◆ TEXTO DE REFERÊNCIA
Um casal de palestinos provenientes da Faixa de Gaza encontra-se retido há cinco dias na área restrita do Aeroporto Internacional de São Paulo, em Guarulhos, depois de solicitar refúgio humanitário às autoridades brasileiras. Yahya Ali Owda Alghefari, de 30 anos, e Tala Z. M. Elbarase, de 25, desembarcaram no Brasil na quinta-feira (20) em um voo proveniente do Egito com destino final programado para a Bolívia, mas decidiram permanecer no país e requerer proteção internacional.
O pedido de refúgio e a resposta das autoridades
Imediatamente após o pouso da aeronave, o casal procurou a Polícia Federal para manifestar formalmente a intenção de solicitar refúgio. Contudo, de acordo com o advogado Willian Fernandes, que representa os palestinos, a PF não registrou o pedido verbal e começou a tratá-los como passageiros em trânsito, com possibilidade de repatriação. Os passaportes do casal permaneceram retidos com a Qatar Airways, empresa aérea responsável pelo trecho até Guarulhos.

◆ TAREFAS PROPOSTAS
1) Segundo o texto sobre o casal palestino, com qual companhia aérea permaneceram retidos os passaportes do casal?
2) Reproduza fielmente o trecho do texto sobre o casal palestino desde "Um casal de" até "requerer proteção internacional.", inclusive.
As linhas que vêm a seguir constituem material independente do texto.

◆ BLOCO DE DADOS

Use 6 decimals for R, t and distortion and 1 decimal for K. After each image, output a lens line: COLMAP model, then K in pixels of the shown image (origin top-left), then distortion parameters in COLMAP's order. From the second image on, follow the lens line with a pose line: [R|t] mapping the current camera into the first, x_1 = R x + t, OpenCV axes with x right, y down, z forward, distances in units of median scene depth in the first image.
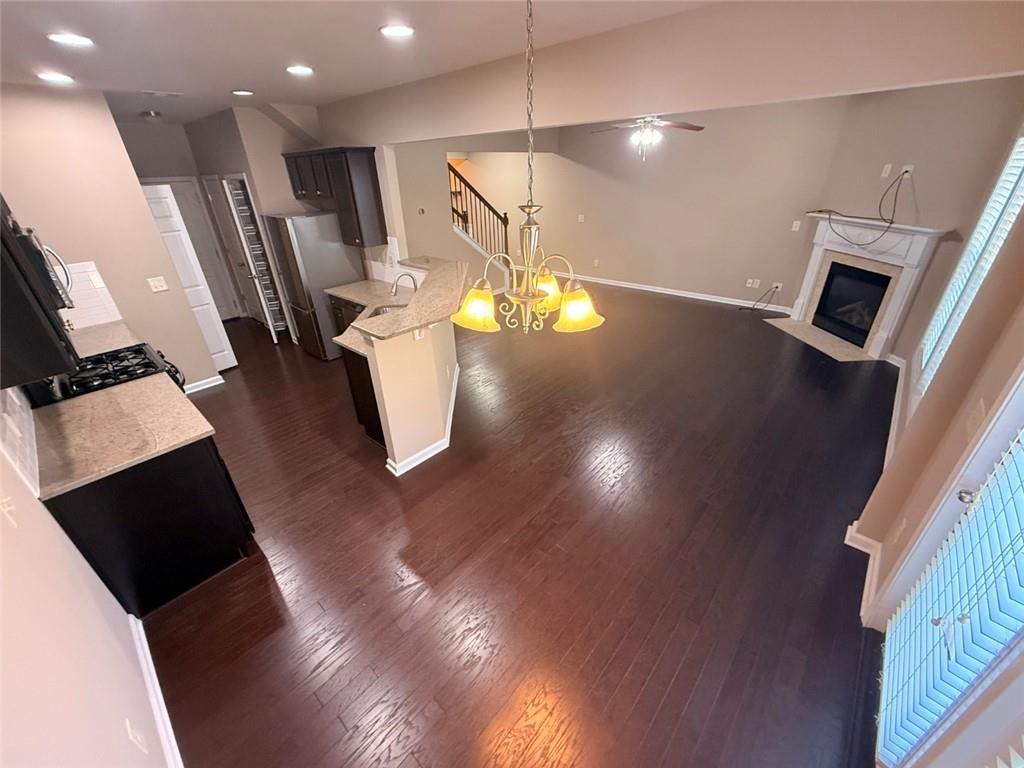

◆ RESPOSTAS ÀS TAREFAS
1) Com a Qatar Airways.

2)
Um casal de palestinos provenientes da Faixa de Gaza encontra-se retido há cinco dias na área restrita do Aeroporto Internacional de São Paulo, em Guarulhos, depois de solicitar refúgio humanitário às autoridades brasileiras. Yahya Ali Owda Alghefari, de 30 anos, e Tala Z. M. Elbarase, de 25, desembarcaram no Brasil na quinta-feira (20) em um voo proveniente do Egito com destino final programado para a Bolívia, mas decidiram permanecer no país e requerer proteção internacional.